TASK TO COMPLETE:
Write out precisely the lines beginning with the line that contains "individual components of" and ending with the last line of the entries, and no other lines.

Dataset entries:
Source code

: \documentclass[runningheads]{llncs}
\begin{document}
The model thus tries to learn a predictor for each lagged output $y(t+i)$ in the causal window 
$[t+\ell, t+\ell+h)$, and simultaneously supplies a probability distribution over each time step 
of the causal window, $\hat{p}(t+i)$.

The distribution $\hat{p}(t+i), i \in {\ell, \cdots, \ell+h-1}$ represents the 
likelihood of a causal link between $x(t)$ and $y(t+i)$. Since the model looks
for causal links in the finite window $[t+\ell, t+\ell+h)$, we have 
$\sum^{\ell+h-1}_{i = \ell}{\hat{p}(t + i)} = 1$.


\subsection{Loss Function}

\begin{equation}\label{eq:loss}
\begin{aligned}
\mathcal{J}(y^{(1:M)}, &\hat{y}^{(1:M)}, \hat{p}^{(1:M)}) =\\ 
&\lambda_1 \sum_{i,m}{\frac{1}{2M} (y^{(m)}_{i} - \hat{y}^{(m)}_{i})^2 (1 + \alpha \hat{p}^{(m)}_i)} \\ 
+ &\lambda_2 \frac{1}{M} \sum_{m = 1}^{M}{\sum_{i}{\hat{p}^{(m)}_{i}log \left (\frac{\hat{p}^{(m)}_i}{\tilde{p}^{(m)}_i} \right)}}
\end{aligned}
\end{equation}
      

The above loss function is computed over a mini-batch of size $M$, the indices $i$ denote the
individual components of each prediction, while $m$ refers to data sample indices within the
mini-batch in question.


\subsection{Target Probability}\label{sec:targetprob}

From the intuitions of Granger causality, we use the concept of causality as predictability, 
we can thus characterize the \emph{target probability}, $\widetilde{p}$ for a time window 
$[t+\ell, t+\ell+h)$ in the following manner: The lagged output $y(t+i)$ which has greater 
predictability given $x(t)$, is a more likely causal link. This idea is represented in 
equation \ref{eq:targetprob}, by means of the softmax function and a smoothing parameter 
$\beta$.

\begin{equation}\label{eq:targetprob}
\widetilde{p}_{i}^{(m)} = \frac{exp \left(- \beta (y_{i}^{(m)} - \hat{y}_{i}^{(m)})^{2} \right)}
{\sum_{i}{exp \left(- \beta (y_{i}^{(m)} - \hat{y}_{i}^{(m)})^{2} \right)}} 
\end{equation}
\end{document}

RESULT FOR THIS EXERCISE:
individual components of each prediction, while $m$ refers to data sample indices within the
mini-batch in question.


\subsection{Target Probability}\label{sec:targetprob}

From the intuitions of Granger causality, we use the concept of causality as predictability, 
we can thus characterize the \emph{target probability}, $\widetilde{p}$ for a time window 
$[t+\ell, t+\ell+h)$ in the following manner: The lagged output $y(t+i)$ which has greater 
predictability given $x(t)$, is a more likely causal link. This idea is represented in 
equation \ref{eq:targetprob}, by means of the softmax function and a smoothing parameter 
$\beta$.

\begin{equation}\label{eq:targetprob}
\widetilde{p}_{i}^{(m)} = \frac{exp \left(- \beta (y_{i}^{(m)} - \hat{y}_{i}^{(m)})^{2} \right)}
{\sum_{i}{exp \left(- \beta (y_{i}^{(m)} - \hat{y}_{i}^{(m)})^{2} \right)}} 
\end{equation}
\end{document}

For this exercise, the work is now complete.